Perioperative Epirubicin, Oxaliplatin, and Capecitabine Chemotherapy in Locally Advanced Gastric Cancer: Safety and Feasibility in an Interim Survival Analysis.
- Author:
Vikas OSTWAL
1
;
Arvind SAHU
;
Anant RAMASWAMY
;
Bhawna SIROHI
;
Subhadeep BOSE
;
Vikas TALREJA
;
Mahesh GOEL
;
Shraddha PATKAR
;
Ashwin DESOUZA
;
Shailesh V. SHRIKHANDE
Author Information
- Publication Type:Clinical Trial ; Original Article
- Keywords: Epirubicin; Oxaliplatin; Capecitabine; Stomach neoplasms; Resection; Gastrectomy; Lymph node; Involved
- MeSH: Capecitabine*; Chemotherapy, Adjuvant; Cohort Studies; Disease-Free Survival; Drug Therapy*; Epirubicin*; Follow-Up Studies; Gastrectomy; Gastric Outlet Obstruction; Humans; Lymph Node Excision; Lymph Nodes; Multivariate Analysis; Postoperative Complications; Retrospective Studies; Stomach Neoplasms*; Survival Analysis*; Survival Rate
- From:Journal of Gastric Cancer 2017;17(1):21-32
- CountryRepublic of Korea
- Language:English
- Abstract: PURPOSE: Perioperative chemotherapy improves survival outcomes in locally advanced (LA) gastric cancer. MATERIALS AND METHODS: We retrospectively analyzed patients with LA gastric cancer who were offered perioperative chemotherapy consisting of epirubicin, oxaliplatin, and capecitabine (EOX) from May 2013 to December 2015 at Tata Memorial Hospital in Mumbai. RESULTS: Among the 268 consecutive patients in our study, 260 patients (97.0%) completed neoadjuvant chemotherapy, 200 patients (74.6%) underwent D2 lymphadenectomy, and 178 patients (66.4%) completed adjuvant chemotherapy. The median follow-up period was 17 months. For the entire cohort, the median overall survival (OS), 3-year OS rate, median progression-free survival (PFS), and 3-year PFS rate were 37 months, 64.4%, 31 months, and 40%, respectively. PFS and OS were significantly inferior in patients who presented with features of obstruction than in those who did not (P=0.0001). There was no difference in survival with respect to tumor histology (well to moderately differentiated vs. poorly differentiated, signet ring vs. non-signet ring histology) or location (proximal vs. distal). Survival was prolonged in patients with an early pathological T stage and a pathological node-negative status. In a multivariate analysis, postoperative pathological nodal status and gastric outlet obstruction on presentation significantly correlated with survival. CONCLUSIONS: EOX chemotherapy with curative resection and D2 lymphadenectomy is a suggested alternative to the existing perioperative regimens. The acceptable postoperative complication rate and relatively high resection, chemotherapy completion, and survival rates obtained in this study require further evaluation and validation in a clinical trial.

PROBLEMS TO WORK ON
1. Translate this sentence from the gastric cancer study abstract into Spanish: "The median follow-up period was 17 months."
2. According to the gastric cancer study abstract, how many patients underwent D2 lymphadenectomy?
3. Quote the gastric cancer study abstract between "Perioperative Epirubicin, Oxaliplatin, and" and "Interim Survival Analysis.", inclusive.
The lines after this have no connection to the gastric cancer study abstract.

SUPPLIED INFORMATION
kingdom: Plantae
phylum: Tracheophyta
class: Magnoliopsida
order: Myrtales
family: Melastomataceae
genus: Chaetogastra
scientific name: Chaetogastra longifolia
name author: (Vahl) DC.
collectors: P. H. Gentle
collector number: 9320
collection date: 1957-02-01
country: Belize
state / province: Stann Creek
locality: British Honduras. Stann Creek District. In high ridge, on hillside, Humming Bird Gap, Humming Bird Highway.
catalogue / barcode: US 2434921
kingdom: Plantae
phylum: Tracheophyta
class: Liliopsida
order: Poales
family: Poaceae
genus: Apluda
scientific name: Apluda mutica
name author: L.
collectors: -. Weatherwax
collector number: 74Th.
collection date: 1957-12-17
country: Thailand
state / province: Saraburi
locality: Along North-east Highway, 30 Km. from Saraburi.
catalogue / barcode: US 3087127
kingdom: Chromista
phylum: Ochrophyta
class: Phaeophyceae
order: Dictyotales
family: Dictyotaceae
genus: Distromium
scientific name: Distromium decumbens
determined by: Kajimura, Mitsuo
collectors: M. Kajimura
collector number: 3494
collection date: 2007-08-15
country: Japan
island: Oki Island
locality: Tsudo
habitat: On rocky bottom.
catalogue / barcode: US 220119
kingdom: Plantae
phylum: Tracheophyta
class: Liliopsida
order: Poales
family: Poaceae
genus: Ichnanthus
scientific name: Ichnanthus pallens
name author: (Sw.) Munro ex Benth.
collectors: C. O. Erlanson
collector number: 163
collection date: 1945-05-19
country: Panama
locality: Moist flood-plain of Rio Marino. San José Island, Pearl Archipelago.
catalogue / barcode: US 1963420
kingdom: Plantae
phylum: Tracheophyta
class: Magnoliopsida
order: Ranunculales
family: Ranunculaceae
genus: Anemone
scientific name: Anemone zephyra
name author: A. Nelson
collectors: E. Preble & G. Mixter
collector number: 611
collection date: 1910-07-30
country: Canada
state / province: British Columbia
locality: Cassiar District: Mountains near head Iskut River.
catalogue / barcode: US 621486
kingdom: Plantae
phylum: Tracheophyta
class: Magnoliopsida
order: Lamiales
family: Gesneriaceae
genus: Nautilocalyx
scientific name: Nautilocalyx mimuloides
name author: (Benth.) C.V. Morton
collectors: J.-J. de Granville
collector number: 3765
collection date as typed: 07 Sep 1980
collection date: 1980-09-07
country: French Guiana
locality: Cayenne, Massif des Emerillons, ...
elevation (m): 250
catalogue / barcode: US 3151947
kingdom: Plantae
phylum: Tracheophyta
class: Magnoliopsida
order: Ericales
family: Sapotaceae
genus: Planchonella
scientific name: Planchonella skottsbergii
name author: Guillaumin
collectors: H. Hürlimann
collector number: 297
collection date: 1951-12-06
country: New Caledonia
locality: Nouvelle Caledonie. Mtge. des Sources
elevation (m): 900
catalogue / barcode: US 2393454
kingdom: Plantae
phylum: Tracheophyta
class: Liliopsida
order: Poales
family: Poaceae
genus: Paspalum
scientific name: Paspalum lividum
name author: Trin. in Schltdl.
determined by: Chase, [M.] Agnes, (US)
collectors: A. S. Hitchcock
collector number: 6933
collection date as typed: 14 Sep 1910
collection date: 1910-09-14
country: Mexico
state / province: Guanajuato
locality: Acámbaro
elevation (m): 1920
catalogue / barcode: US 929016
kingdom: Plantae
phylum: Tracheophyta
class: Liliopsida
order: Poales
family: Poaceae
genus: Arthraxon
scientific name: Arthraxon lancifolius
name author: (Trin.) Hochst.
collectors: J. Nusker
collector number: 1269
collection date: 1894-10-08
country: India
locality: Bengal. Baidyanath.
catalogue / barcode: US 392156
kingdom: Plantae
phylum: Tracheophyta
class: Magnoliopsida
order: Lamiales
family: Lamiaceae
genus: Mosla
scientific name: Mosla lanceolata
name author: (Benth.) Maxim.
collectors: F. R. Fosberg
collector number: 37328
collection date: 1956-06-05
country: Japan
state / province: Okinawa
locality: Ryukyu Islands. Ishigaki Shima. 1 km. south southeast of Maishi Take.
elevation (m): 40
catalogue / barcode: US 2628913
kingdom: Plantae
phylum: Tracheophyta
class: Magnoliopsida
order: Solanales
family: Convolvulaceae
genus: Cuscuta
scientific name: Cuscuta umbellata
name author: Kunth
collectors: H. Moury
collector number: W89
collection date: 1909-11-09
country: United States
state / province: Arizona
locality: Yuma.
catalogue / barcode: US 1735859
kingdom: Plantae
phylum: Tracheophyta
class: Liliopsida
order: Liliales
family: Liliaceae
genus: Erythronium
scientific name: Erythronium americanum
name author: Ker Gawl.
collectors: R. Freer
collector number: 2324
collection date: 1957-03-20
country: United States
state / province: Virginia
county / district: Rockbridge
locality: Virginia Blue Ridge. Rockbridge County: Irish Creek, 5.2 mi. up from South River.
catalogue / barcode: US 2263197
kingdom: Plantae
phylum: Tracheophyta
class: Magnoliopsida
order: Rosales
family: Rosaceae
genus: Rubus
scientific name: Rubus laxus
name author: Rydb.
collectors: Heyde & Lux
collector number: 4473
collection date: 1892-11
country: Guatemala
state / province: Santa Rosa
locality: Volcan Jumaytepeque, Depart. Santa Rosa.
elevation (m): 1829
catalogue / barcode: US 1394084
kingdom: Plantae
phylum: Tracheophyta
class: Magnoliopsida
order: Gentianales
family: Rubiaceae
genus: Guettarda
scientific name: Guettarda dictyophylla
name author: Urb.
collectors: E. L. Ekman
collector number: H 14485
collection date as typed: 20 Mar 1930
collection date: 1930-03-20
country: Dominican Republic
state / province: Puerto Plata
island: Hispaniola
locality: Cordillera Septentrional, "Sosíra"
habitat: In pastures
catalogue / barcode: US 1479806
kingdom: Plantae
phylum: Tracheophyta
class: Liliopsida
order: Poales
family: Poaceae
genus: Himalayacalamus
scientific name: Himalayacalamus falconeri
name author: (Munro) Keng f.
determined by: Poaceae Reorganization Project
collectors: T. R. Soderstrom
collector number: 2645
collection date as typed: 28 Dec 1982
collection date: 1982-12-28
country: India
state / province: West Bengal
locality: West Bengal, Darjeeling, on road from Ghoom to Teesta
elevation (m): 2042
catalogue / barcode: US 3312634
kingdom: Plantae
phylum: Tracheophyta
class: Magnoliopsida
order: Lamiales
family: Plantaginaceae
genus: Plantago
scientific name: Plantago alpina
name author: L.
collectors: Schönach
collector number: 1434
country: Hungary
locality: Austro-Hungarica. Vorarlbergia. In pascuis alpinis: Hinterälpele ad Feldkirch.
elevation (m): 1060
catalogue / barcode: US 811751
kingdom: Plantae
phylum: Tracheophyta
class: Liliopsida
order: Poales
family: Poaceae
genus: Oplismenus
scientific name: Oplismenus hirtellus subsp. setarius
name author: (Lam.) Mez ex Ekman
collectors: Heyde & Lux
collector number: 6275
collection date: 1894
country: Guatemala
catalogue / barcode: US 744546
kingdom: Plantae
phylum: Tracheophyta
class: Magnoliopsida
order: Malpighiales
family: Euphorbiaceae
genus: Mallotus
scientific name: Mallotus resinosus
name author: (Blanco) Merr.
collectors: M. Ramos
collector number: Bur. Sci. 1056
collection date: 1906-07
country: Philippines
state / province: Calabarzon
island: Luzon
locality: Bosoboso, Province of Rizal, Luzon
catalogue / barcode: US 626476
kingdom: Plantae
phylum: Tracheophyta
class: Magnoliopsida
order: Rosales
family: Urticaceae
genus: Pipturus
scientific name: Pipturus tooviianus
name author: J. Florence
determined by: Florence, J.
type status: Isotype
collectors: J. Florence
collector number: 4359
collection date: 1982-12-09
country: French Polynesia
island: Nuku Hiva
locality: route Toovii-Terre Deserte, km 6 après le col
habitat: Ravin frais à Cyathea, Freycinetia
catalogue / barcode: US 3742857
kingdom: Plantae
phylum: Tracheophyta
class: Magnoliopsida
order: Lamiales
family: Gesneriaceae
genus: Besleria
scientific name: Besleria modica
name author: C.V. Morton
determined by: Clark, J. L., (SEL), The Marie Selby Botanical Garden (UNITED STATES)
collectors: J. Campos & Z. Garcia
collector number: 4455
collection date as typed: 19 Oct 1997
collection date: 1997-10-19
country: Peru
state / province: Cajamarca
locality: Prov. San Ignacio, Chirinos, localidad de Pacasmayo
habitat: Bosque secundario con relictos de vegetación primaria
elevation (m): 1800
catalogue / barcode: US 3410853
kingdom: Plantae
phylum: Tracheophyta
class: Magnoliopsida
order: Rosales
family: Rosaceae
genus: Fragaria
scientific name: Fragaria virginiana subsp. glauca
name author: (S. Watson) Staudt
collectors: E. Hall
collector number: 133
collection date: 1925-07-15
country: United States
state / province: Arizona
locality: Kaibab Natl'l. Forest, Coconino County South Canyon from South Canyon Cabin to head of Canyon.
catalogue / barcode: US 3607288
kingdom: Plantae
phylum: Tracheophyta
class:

ANSWERS TO THE EXERCISE
1. La mediana del período de seguimiento fue de 17 meses.

2. 200 patients (74.6%).

3.
Perioperative Epirubicin, Oxaliplatin, and Capecitabine Chemotherapy in Locally Advanced Gastric Cancer: Safety and Feasibility in an Interim Survival Analysis.